While investigating a security breach that may have affected over 2,200 of its stores and exposed 56 million credit card accounts, Home Depot says it has now learned that approximately 53 million of its customers' email accounts may have been compromised during the intrusion.

Home Depot has already begun notifying customers whose email accounts the company believes were compromised by the security breach, though it says it doesn't believe passwords or other sensitive information was included in the massive batch of stolen addresses.

While Home Depot announced the potentially exposed cache of email accounts on Nov. 6, it said it learned about them during its weeks of investigations into the security breach that exposed 56 million unique sequences of credit card numbers to hackers.

Despite finding no evidence that email account passwords fell into the hands of hackers, Home Depot is warning its customers to be on the lookout for phishing attempts and other malicious attacks on their inboxes.

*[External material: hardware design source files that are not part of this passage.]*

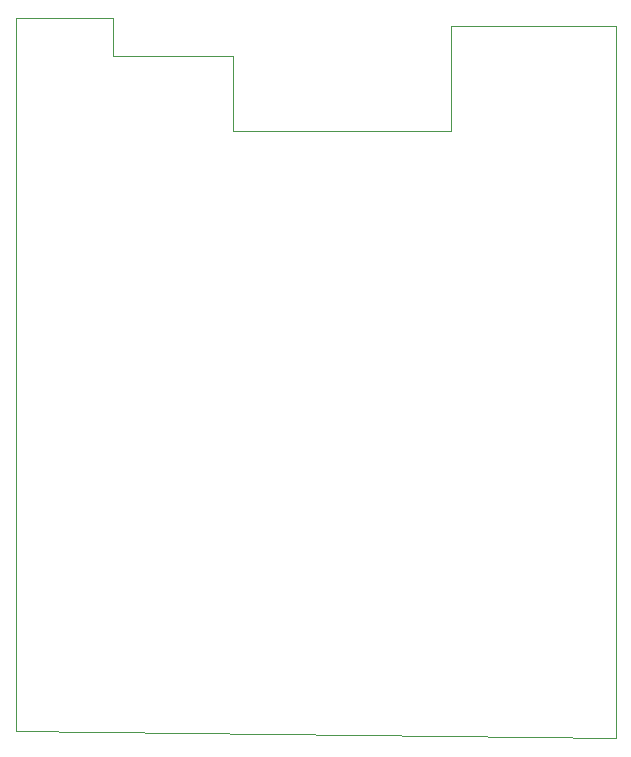
<source format=gbr>
%TF.GenerationSoftware,KiCad,Pcbnew,(5.1.10)-1*%
%TF.CreationDate,2021-11-08T05:29:08+05:30*%
%TF.ProjectId,Flipboard Final,466c6970-626f-4617-9264-2046696e616c,rev?*%
%TF.SameCoordinates,Original*%
%TF.FileFunction,Profile,NP*%
%FSLAX46Y46*%
G04 Gerber Fmt 4.6, Leading zero omitted, Abs format (unit mm)*
G04 Created by KiCad (PCBNEW (5.1.10)-1) date 2021-11-08 05:29:08*
%MOMM*%
%LPD*%
G01*
G04 APERTURE LIST*
%TA.AperFunction,Profile*%
%ADD10C,0.100000*%
%TD*%
G04 APERTURE END LIST*
D10*
X-63500000Y13970000D02*
X-63500000Y12700000D01*
X-77470000Y13970000D02*
X-63500000Y13970000D01*
X-77470000Y5080000D02*
X-77470000Y13970000D01*
X-95885000Y5080000D02*
X-77470000Y5080000D01*
X-95885000Y11430000D02*
X-95885000Y5080000D01*
X-106045000Y11430000D02*
X-95885000Y11430000D01*
X-106045000Y14605000D02*
X-106045000Y11430000D01*
X-114300000Y14605000D02*
X-106045000Y14605000D01*
X-114300000Y12700000D02*
X-114300000Y14605000D01*
X-63500000Y12700000D02*
X-63500000Y-46355000D01*
X-114300000Y-45720000D02*
X-114300000Y12700000D01*
X-63500000Y-46355000D02*
X-114300000Y-45720000D01*
M02*

</source>
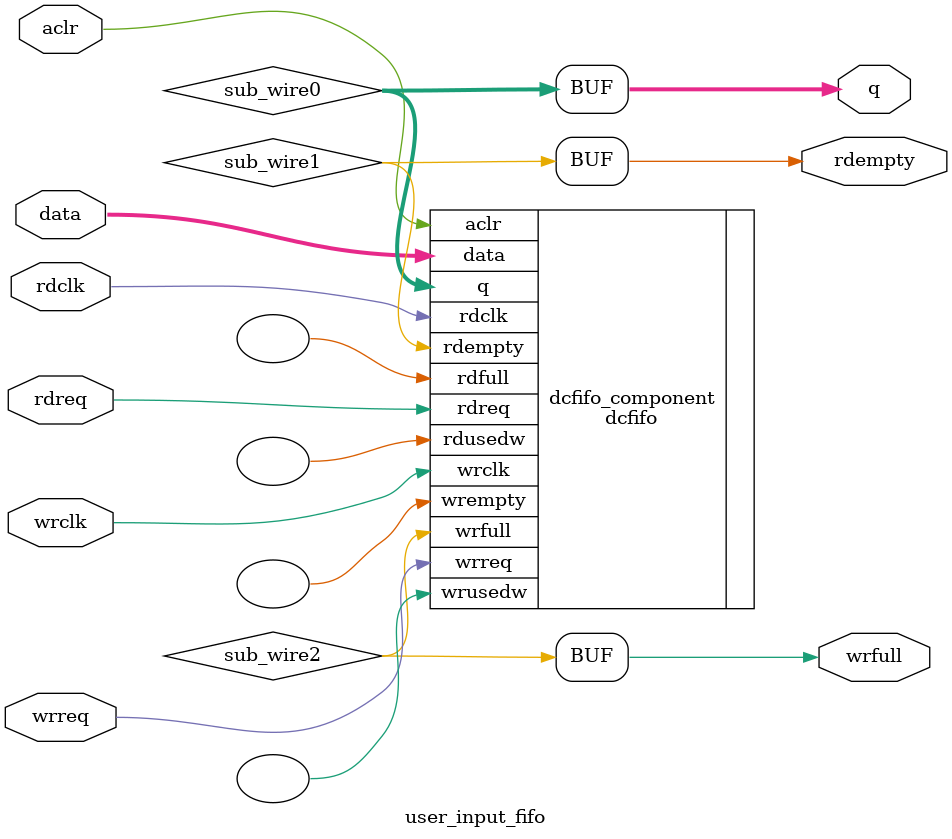
<source format=v>
module user_input_fifo
#(
  parameter DWIDTH = 8
)
(
	aclr,
	data,
	rdclk,
	rdreq,
	wrclk,
	wrreq,
	q,
	rdempty,
	wrfull);
	input	  aclr;
	input	[DWIDTH-1:0]  data;
	input	  rdclk;
	input	  rdreq;
	input	  wrclk;
	input	  wrreq;
	output	[DWIDTH-1:0]  q;
	output	  rdempty;
	output	  wrfull;
`ifndef ALTERA_RESERVED_QIS
// synopsys translate_off
`endif
	tri0	  aclr;
`ifndef ALTERA_RESERVED_QIS
// synopsys translate_on
`endif
	wire [DWIDTH-1:0] sub_wire0;
	wire  sub_wire1;
	wire  sub_wire2;
	wire [DWIDTH-1:0] q = sub_wire0[DWIDTH-1:0];
	wire  rdempty = sub_wire1;
	wire  wrfull = sub_wire2;
	dcfifo	dcfifo_component (
				.aclr (aclr),
				.data (data),
				.rdclk (rdclk),
				.rdreq (rdreq),
				.wrclk (wrclk),
				.wrreq (wrreq),
				.q (sub_wire0),
				.rdempty (sub_wire1),
				.wrfull (sub_wire2),
				.rdfull (),
				.rdusedw (),
				.wrempty (),
				.wrusedw ());
	defparam
		dcfifo_component.intended_device_family = "Cyclone V",
		dcfifo_component.lpm_hint = "RAM_BLOCK_TYPE=MLAB",
		dcfifo_component.lpm_numwords = 8,
		dcfifo_component.lpm_showahead = "ON",
		dcfifo_component.lpm_type = "dcfifo",
		dcfifo_component.lpm_width = DWIDTH,
		dcfifo_component.lpm_widthu = 3,
		dcfifo_component.overflow_checking = "ON",
		dcfifo_component.rdsync_delaypipe = 4,
		dcfifo_component.read_aclr_synch = "ON",
		dcfifo_component.underflow_checking = "ON",
		dcfifo_component.use_eab = "ON",
		dcfifo_component.write_aclr_synch = "ON",
		dcfifo_component.wrsync_delaypipe = 4;
endmodule
</source>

There's no need to change or abandon email addresses, though vigilance will be required, says Home Depot.

"Even if you do not receive an email notification from us, it's safe to assume your email address could have been stolen," stated Home Depot in a release (PDF).

Home Depot first discovered the attack on its customers on Sept. 2, after being alerted by financial institutions and law enforcement agencies. The company has since learned that the intrusions began back as far as April 2014, affecting customers who used credit and debit cards at any of the company's U.S. and Canadian stores during that time period.

To avoid falling prey to a similar attack, Home Depot has begun rolling out the long-recommended Europay MasterCard Visa (EMV) "chip and PIN" method of encryption. The EMV chip-and-PIN method of smart card payments has already begun to be implemented in U.S. stores and the company expects to roll out the encryption at registers in Canadian locations in 2015, according to Home Depot.

Credit card companies are preparing to shift fraud liability over to merchants in the U.S. in October 2015. The date is being called "EMV D-Day," but it appears many companies on both sides aren't ready for the changeover, according to The Members Group's Brandon Kuehl, senior product manager at the Des Moines, Iowa, payments firm.

"While some have completed their credit card implementations and are starting to think through the same on their debit portfolios, others have not even outlined a timetable for migration," says Kuehl of credit unions.